I’ll wait to laugh until I see the tumbrils roll past.
This also isn’t funny.
The issue in this Juxtaposition is serious and there’s little doubt that the combined pressures of economic hardship and enforced togetherness will add pressure to abusive relationships.
The first question is, can we back up the fears with facts?
I found two pretty good articles on the topic, one from The Guardian and another from the New York Times, and they are far better backed up than that old urban legend about Super Bowl Sunday and abuse, but they’re still more anecdotal than statistical, and I’d mark Kirk Walters down for that reason:The fears are valid but the numbers aren’t in.
That’s no reason not to be on guard, but it is a reason to keep cart-and-horse properly lined up.
However, that’s the second question: What are we going to do about it?
Anything?
Pat Bagley is one of my frequent flyers here, but I’m uncomfortable with his symbolism, in part because (as noted in the Guardian article) abuse isn’t always male-on-female, but mostly because, while cartoonists need to use dramatic symbols, abusers aren’t Hollywood horror villains.
I had a friend in junior high whose family lived in deep poverty and whose dad would come home drunk and beat the hell out of his mom.
I remember when we were 14 and my buddy was finally big enough to step between them and knock the old man down. (Bill Clinton did the same thing at 15. It’s a right of passage in far too many homes.)
But I also remember a lot of laughter in that house, and I remember one time when the old man and I were alone and he told me of how much he regretted having ruined his own life and of his determination that his son would do better.
Even at that young age, I knew the guy was a perennial fuck-up, but I hadn’t known how deeply he knew it himself.
I felt sorry for him, but it didn’t let him off the hook.
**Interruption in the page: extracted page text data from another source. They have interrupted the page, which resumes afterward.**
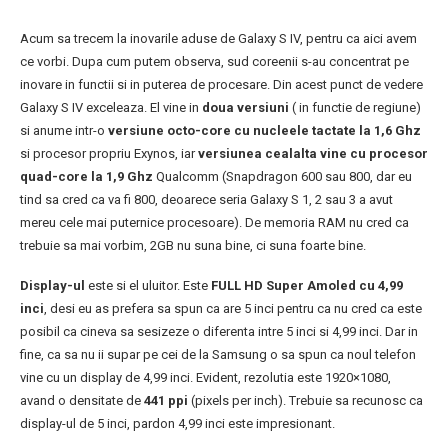
Acum sa trecem la inovarile aduse de Galaxy S IV, pentru ca aici avem
ce vorbi. Dupa cum putem observa, sud coreenii s-au concentrat pe
inovare in functii si in puterea de procesare. Din acest punct de vedere
Galaxy S IV exceleaza. El vine in
doua versiuni
( in functie de regiune)
si anume intr-o
versiune octo-core cu nucleele tactate la 1,6 Ghz
si procesor propriu Exynos, iar
versiunea cealalta vine cu procesor
quad-core la 1,9 Ghz
Qualcomm (Snapdragon 600 sau 800, dar eu
tind sa cred ca va fi 800, deoarece seria Galaxy S 1, 2 sau 3 a avut
mereu cele mai puternice procesoare). De memoria RAM nu cred ca
trebuie sa mai vorbim, 2GB nu suna bine, ci suna foarte bine.
Display-ul
este si el uluitor. Este
FULL HD Super Amoled cu 4,99
inci
, desi eu as prefera sa spun ca are 5 inci pentru ca nu cred ca este
posibil ca cineva sa sesizeze o diferenta intre 5 inci si 4,99 inci. Dar in
fine, ca sa nu ii supar pe cei de la Samsung o sa spun ca noul telefon
vine cu un display de 4,99 inci. Evident, rezolutia este 1920×1080,
avand o densitate de
441 ppi
(pixels per inch). Trebuie sa recunosc ca
display-ul de 5 inci, pardon 4,99 inci este impresionant.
I loved them both, and if it broke my heart, I can’t imagine how that family must have felt from the inside.
Somebody older than 14 needed to fix it, but “fixing it” is a lot more complex than simply knocking down a one-dimensional cardboard villain.
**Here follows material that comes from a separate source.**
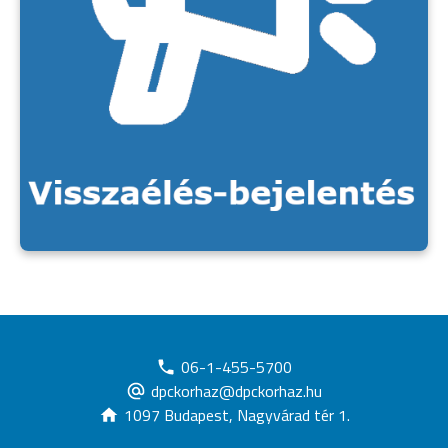
06-1-455-5700
dpckorhaz@dpckorhaz.hu
1097 Budapest, Nagyvárad tér 1.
Well, the lockdown may show these things more starkly, and if it drives individuals to seek help for themselves and their families, that will be a good thing.
But when we have lifted the quarantine, the overall problem will still be here.
Like the coronavirus itself, if we convince ourselves it’s over, that’s when it will come roaring back, stronger than ever.
Last I heard of my friend, he was listed in his little sister’s obituary as a master sergeant in the army, so he’d surely outdone the old man.
Now he’s gone, too. I wish I could have sat in his kitchen with him, to see how he turned out.